High electricity prices and load-shedding for all (except cabinet ministers of course) while BEE tenderpreneurs rake in millions in coal and other Eskom contracts have brought the message home that BEE is unfair. By adding an extra layer of cost and complexity to government tenders, it harms the excluded black majority most, since they are most reliant on efficient, affordable government services.
The DA has proposed a need- and disadvantage-based model instead, set out in our Economic Justice Policy, that promotes value-for-money government procurement while still incentivising private sector organisations to contribute where they can make the biggest positive social impact.
Our policy targets the vulnerable and disadvantaged, a much larger group of predominantly black South Africans, while BEE targets a small group. Ours is based on a globally recognised model which attracts investment while BEE deters investment. Ours is a good idea that will work in practice while BEE is a good-sounding bad idea that doesn’t work in practice.
Child Support Grant
The DA has long held that the Child Support Grant should be pegged to the food poverty line, to meet their basic nutritional needs and ensure a diversity of dietary intake. This year, the Social Development Department finally acknowledged that this should indeed be the case, on the back of the recent surge in child malnutrition cases, with 1 009 children dying of malnutrition in public hospitals in the year to March 2022.
Despite popular misconceptions, research has shown that the child grant is generally well used and improves child nutrition, health and education outcomes. It is a good idea, that all of society should get behind.
Electoral Thresholds
Last month, the DA proposed five legislative changes that would help to stabilise coalitions, most crucially an electoral threshold requiring a political party to secure at least 1% of the overall vote to qualify for seats in a legislature or council.
Tiny parties with minimal electoral support should not be able to determine whether the ANC or DA runs a government. That is a subversion of democracy. Yet this has happened in many local governments recently, most notably Johannesburg and Ekurhuleni.
With the era of one-party domination ending, South Africa’s electoral legislation needs to cater for coalition politics. Other countries with Proportional Representation electoral systems have set electoral thresholds to avoid this instability. In Germany, parties require a minimum of 5% of the electorate’s support to get into national government while in Denmark it is 2%, Austria 4%, Belgium 5%, and Greece 3%.

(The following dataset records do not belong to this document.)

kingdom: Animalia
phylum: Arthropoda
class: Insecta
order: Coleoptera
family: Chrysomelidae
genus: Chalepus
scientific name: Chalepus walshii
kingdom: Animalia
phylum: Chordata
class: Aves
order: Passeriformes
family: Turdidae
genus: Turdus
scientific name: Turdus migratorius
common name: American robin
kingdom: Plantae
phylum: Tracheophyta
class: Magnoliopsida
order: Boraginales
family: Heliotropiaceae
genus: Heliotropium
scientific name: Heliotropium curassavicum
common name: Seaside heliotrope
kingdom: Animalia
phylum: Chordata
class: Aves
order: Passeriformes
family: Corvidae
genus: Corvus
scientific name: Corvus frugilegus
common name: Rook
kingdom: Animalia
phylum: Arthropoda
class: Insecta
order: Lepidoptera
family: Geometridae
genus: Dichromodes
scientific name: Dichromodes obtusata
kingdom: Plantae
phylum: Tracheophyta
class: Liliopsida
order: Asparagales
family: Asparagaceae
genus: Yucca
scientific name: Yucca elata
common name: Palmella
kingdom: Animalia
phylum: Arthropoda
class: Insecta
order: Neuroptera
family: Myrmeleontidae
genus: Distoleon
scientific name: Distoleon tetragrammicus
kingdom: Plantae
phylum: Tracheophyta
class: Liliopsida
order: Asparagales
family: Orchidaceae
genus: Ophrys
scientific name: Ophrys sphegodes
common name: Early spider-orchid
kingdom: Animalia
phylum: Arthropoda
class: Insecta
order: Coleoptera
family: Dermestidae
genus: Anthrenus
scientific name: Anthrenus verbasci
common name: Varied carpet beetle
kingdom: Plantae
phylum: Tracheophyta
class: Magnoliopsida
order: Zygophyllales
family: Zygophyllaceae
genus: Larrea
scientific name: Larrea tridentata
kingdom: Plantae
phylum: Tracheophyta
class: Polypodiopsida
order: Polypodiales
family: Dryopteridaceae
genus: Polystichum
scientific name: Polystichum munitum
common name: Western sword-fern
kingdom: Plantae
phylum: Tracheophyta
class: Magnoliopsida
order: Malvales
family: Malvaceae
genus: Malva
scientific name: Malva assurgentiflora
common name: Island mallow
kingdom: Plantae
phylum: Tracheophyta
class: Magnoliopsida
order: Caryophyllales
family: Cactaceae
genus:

Without legislative changes, the same kind of coalition instability we’re seeing in Johannesburg and Ekurhuleni will happen at national level too after 2024, disrupting service delivery and possibly even rendering South Africa ungovernable. This DA will be introducing this good idea in a Private Member’s Bill.
Other
In the fullness of time the DA will be proved right on many other ideas too, such as the need for a flexible labour market, decentralised policing, and secure property rights. We will continue to oppose bad ideas such as NHI, the BELA Bill, the Expropriation Bill, and the Employment Equity Bill.
Conclusion
The measure of a good idea is if it works, and works for all rather than a connected few. Good ideas can set a country up for generations of success while bad ideas can cause decades of human suffering. In pursuit of a prosperous, successful South Africa, the DA will keep fighting, and winning, the battle of ideas.